I heard that in Russia it was somewhat similar: While the nomenklatura were better off, e.g. they had Volga cars, but in the end all their advantages pale to anything some middle class person in the west has, never mind the truly rich. The "Getting rich and become a billionaire" thing only started with the economic chaos of the 1990s.
I was one of those in the rallies leading to the fall of the wall (I was 17), and I had always known the fortified GDR borders were keeping us in, and not the Westerners out. But I have to admit the leadership was NOT doing it for their economic benefit. It was truly political and ideological. And it was truly meant to be for the benefit of the "working class". They did care a lot about everyone especially worker and farmer children to get the same good education (well, always plus "political education", but they really believed what they taught, unlike Putin and his cronies today who I think know they are lying to their people and behave more like Mexican cartel bosses) - see my other comment.
They had the ultimate privilege: unlimited power over their fellow human beings. They were much closer to royalty in that respect than to today's billionaire.
What you call "small" advantages: car, pool, VCRs, bananas - put them so far about their average citizen that it was like having a private jet and yacht today.
They justified that amazing power to themselves by saying they did their duty to us... the people. But make no mistake, they were never elected and they didn't give up their power willingly.
> What you call "small" advantages: car, pool, VCRs, bananas - put them so far about their average citizen that it was like having a private jet and yacht today.
At this point at the very latest, if not your first sentence already it is clear that you are nothing but a troll.
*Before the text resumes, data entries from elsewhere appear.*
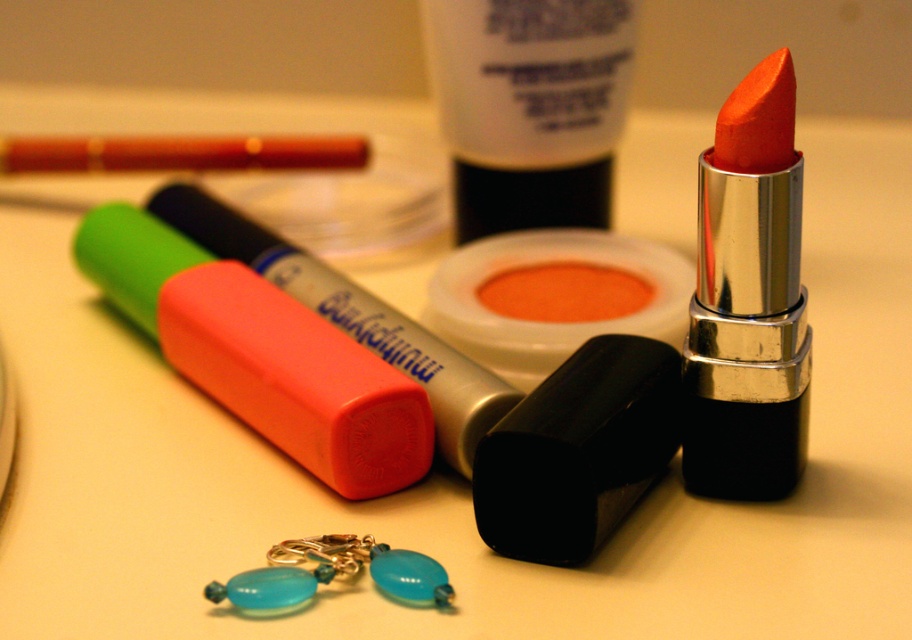
You are holding a 2.5 feet long ruler and want to measure the distance between the rubberized plastic highlighter at center and the camera. Can your ruler reach that distance?

The distance between the rubberized plastic highlighter at center and the camera is 3.37 feet, which is longer than the 2.5 feet ruler you have. Therefore, the ruler cannot reach the full distance.

You are organizing beauty products on a shelf and need to place the rubberized plastic highlighter at center and the matte orange lip balm at center. According to their positions in the image, which one should you place first to maintain the same spatial arrangement?

The rubberized plastic highlighter at center should be placed first because it is in front of the matte orange lip balm at center in the image, so placing it first will maintain the front position.

You are standing in front of the beauty items arranged on the countertop. The point marked at coordinates point (299, 396) is where you want to place a new perfume bottle. Considering the space available, can you determine if the point is within reach of your hand if your hand can extend 3 feet from your body?

The point marked at coordinates point (299, 396) is 3.50 feet from the viewer. Since your hand can only extend 3 feet, the point is 0.5 feet beyond your reach. You cannot place the perfume bottle there with your current reach.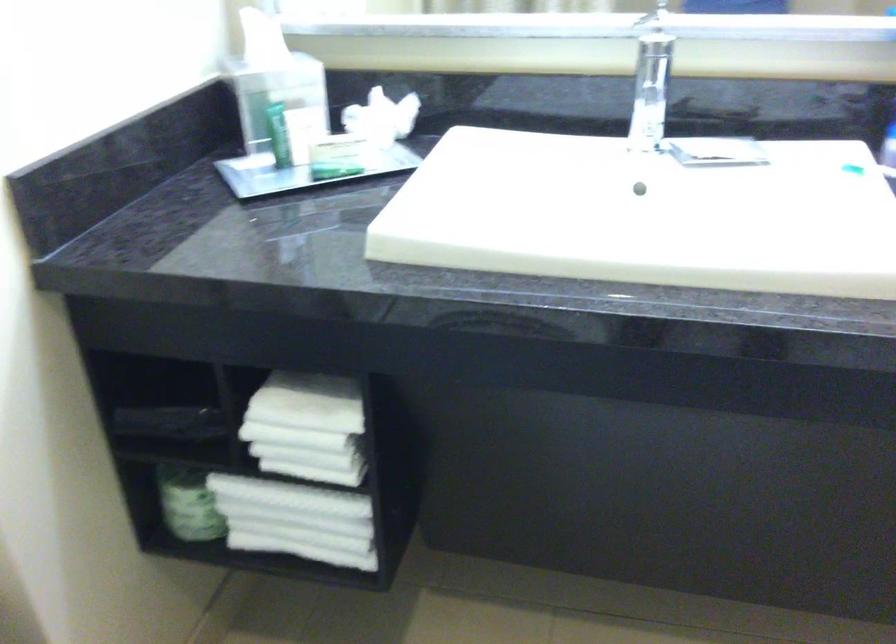
This screenshot has width=896, height=644. In order to click on faucet lever handle in this screenshot , I will do `click(653, 24)`.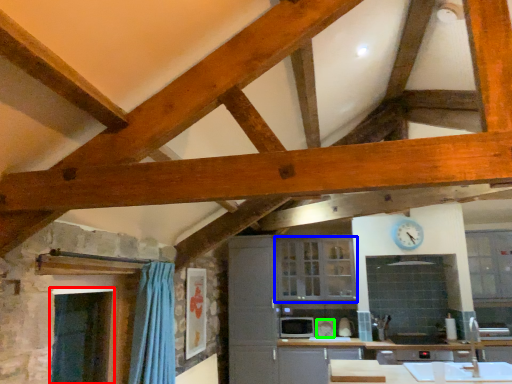
Question: Considering the real-world distances, which object is closest to window screen (highlighted by a red box)? cabinetry (highlighted by a blue box) or appliance (highlighted by a green box).

Choices:
 (A) cabinetry
 (B) appliance

Answer: (A)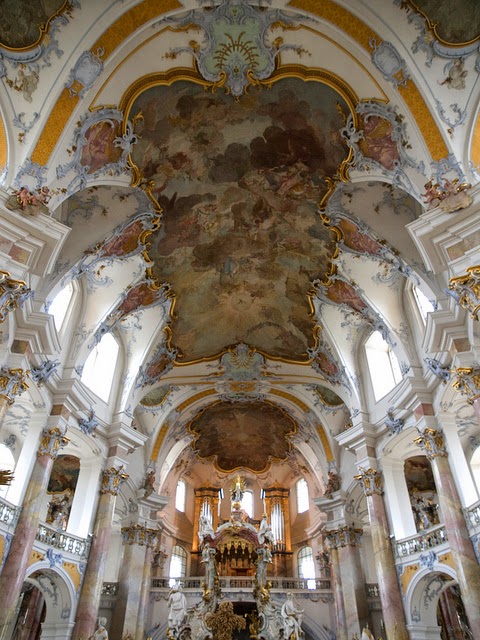
Where is `fancy ceiling`? fancy ceiling is located at coordinates (252, 317).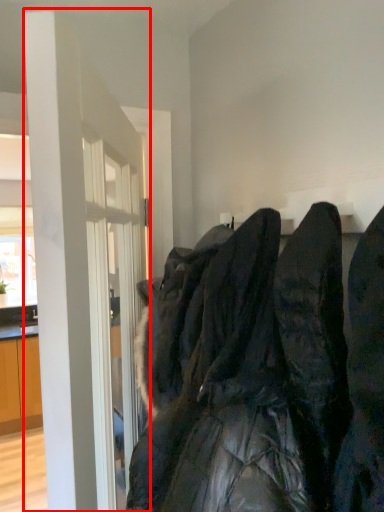
Question: From the image's perspective, considering the relative positions of door (annotated by the red box) and laundry in the image provided, where is door (annotated by the red box) located with respect to the staircase?

Choices:
 (A) below
 (B) above

Answer: (A)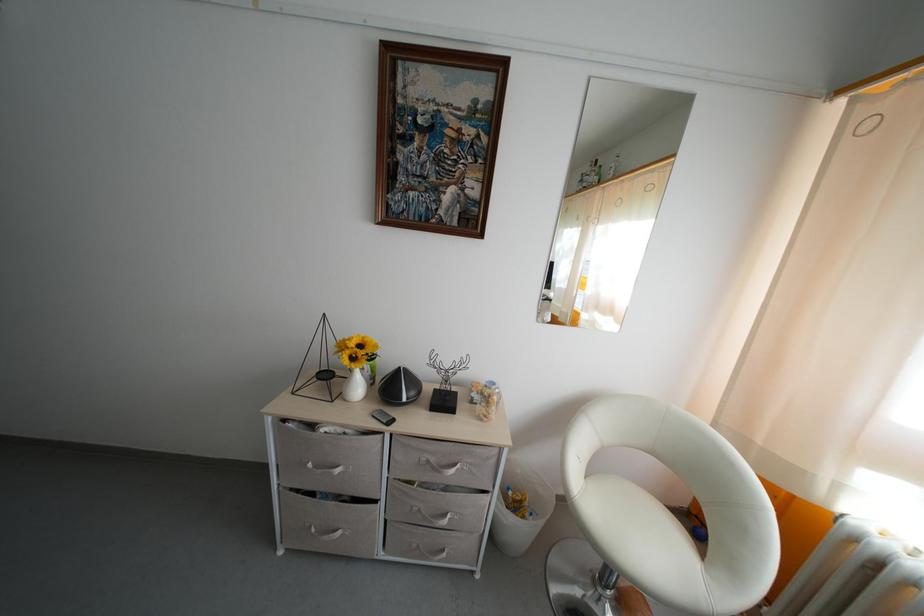
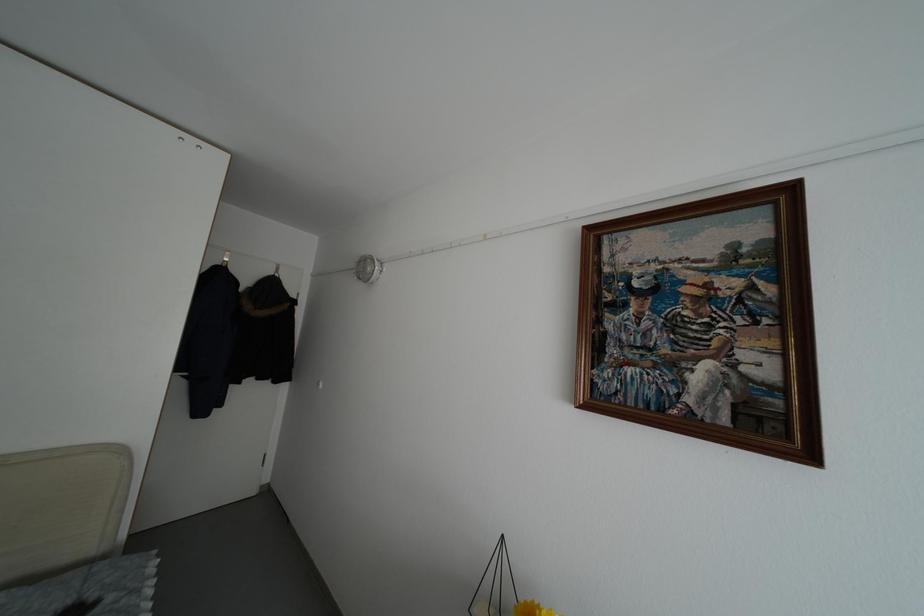
First-person continuous shooting, in which direction is the camera rotating?

The camera rotated toward left-up.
But tell someone who actually lived there, me, your nonsense - sure.
> and they didn't give up their power willingly.
They did. I lived there in 1989. Nothing happened. They could have given the order to fire, the troops were listening and obeying. They never did. You tell lies. What a twisted, biased, one-sided world view, on a site that's supposed to have open-minded discussions. Truly disgusting, and I say that especially because this was my live, right then, right there, and you do speak nonsense, which sounds not less ideologically blinded than the worst I heard in the GDR, sometimes personally (to me, a teacher, 1989: "Sie schwimmen im Fahrwasser des Klassenfeinds!").
Struggle to get the basics for life: heat, food, clothing, books, disposables. It all took queues, friends, relatives, and black markets.
No hope for the future: no matter what you did, how hard you tried, there was no way to improve your lot in life. It was all outside your influence, all controlled by The Party.
The only dream we had was to somehow escape to the Free West. It was dangerous and you could lose your (or your loved one's) life in the process, but for many it was worth it.